## THE PROBLEM
Once the pictures are set aside, reproduce the remaining data exactly.

Stored data entries
------

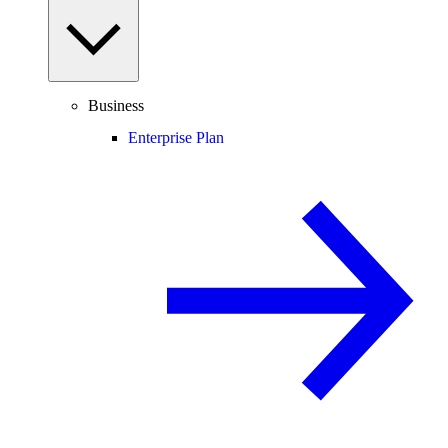
Business
Enterprise Plan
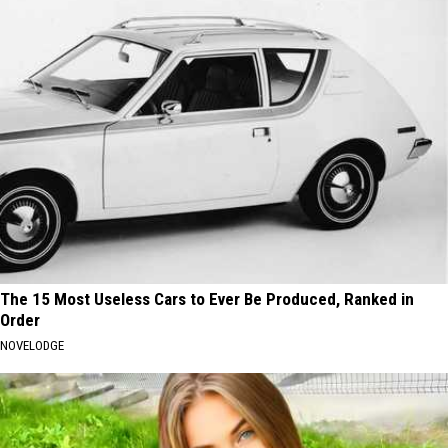
The 15 Most Useless Cars to Ever Be Produced, Ranked in
Order
NOVELODGE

------

## COMPLETED TASK
Business
Enterprise Plan
The 15 Most Useless Cars to Ever Be Produced, Ranked in
Order
NOVELODGE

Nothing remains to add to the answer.